GIVEN RECORDS -
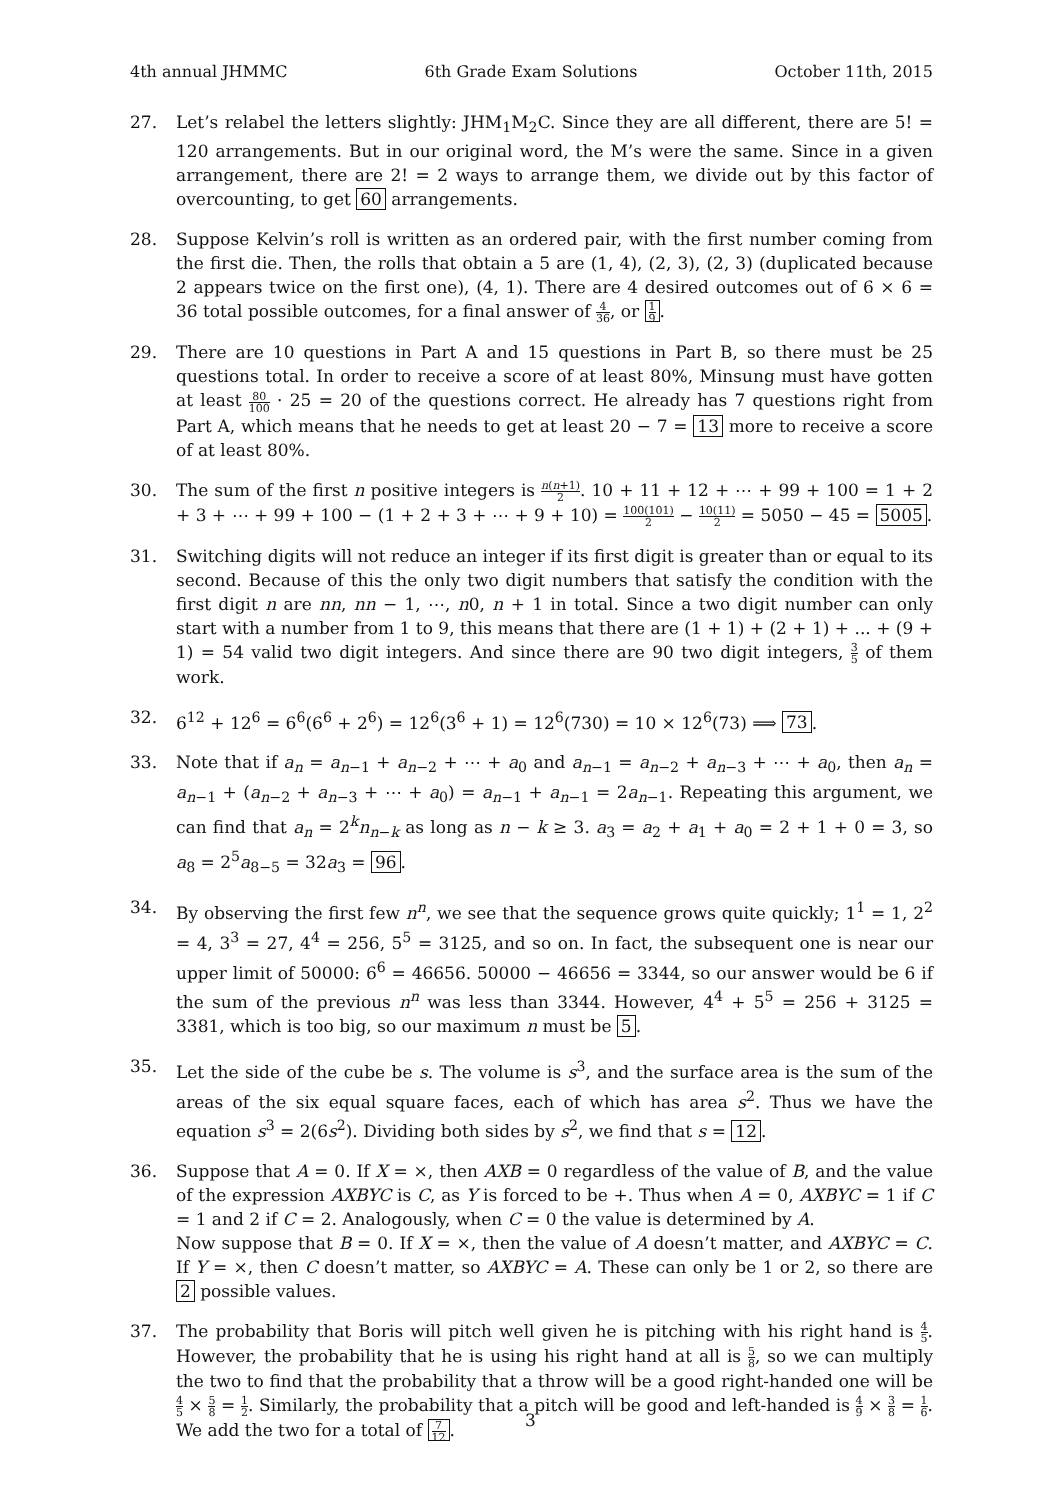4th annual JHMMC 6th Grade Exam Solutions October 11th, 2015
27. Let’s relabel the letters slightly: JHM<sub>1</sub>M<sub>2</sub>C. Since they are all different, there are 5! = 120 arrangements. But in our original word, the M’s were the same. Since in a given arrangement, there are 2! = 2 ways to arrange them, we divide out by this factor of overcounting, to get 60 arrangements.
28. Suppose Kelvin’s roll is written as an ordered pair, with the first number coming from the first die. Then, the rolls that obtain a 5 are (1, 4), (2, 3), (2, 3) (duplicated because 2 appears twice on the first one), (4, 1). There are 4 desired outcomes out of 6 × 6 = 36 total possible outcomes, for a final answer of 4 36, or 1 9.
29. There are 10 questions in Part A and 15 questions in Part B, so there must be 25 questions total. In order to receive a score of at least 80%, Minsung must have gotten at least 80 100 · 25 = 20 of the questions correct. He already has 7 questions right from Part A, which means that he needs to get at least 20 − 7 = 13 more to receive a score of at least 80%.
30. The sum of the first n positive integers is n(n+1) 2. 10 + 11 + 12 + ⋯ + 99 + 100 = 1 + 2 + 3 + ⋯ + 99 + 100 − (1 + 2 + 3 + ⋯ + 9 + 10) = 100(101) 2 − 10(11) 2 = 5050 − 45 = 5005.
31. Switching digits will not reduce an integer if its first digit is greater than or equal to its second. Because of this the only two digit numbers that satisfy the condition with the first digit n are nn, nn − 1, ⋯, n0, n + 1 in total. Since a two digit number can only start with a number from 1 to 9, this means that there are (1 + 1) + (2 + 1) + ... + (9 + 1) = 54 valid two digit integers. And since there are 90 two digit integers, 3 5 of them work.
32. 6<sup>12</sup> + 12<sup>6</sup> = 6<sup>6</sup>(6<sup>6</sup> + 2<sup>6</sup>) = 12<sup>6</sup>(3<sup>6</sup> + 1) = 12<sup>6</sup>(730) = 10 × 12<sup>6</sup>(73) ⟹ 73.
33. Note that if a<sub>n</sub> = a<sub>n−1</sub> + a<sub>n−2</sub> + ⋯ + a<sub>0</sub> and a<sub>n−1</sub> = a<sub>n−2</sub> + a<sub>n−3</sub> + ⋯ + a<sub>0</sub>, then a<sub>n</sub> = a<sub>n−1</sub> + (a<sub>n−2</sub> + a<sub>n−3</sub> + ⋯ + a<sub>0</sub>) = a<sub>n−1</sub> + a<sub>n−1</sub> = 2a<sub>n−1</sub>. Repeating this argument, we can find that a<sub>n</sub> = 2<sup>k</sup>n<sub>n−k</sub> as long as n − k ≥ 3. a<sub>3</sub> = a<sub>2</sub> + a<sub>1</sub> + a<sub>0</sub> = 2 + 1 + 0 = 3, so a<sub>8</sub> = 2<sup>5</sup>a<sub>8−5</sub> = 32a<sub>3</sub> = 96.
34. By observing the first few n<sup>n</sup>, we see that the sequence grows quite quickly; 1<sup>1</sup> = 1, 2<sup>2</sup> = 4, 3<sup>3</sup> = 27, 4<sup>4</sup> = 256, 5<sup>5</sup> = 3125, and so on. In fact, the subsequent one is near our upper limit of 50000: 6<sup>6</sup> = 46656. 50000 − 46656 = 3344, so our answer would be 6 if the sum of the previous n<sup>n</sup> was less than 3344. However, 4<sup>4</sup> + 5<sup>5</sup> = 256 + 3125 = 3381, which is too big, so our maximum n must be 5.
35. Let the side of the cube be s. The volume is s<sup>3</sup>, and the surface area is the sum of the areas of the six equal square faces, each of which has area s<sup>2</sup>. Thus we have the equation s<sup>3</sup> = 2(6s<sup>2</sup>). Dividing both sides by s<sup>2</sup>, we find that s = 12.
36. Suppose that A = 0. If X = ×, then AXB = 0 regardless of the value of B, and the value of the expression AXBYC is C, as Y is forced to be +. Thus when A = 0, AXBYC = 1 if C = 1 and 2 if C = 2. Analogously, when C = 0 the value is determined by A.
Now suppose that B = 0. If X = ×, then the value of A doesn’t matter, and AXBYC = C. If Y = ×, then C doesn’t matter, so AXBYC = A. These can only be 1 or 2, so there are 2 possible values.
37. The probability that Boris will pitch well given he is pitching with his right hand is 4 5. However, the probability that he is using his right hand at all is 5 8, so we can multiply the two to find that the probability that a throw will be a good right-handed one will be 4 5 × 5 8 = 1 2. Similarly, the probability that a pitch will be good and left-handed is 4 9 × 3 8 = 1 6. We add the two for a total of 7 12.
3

GOAL OF THE EXERCISE - All lines above containing the string "equal": copy each one.

WRITTEN ANSWER -
31. Switching digits will not reduce an integer if its first digit is greater than or equal to its second. Because of this the only two digit numbers that satisfy the condition with the first digit n are nn, nn − 1, ⋯, n0, n + 1 in total. Since a two digit number can only start with a number from 1 to 9, this means that there are (1 + 1) + (2 + 1) + ... + (9 + 1) = 54 valid two digit integers. And since there are 90 two digit integers, 3 5 of them work.
35. Let the side of the cube be s. The volume is s<sup>3</sup>, and the surface area is the sum of the areas of the six equal square faces, each of which has area s<sup>2</sup>. Thus we have the equation s<sup>3</sup> = 2(6s<sup>2</sup>). Dividing both sides by s<sup>2</sup>, we find that s = 12.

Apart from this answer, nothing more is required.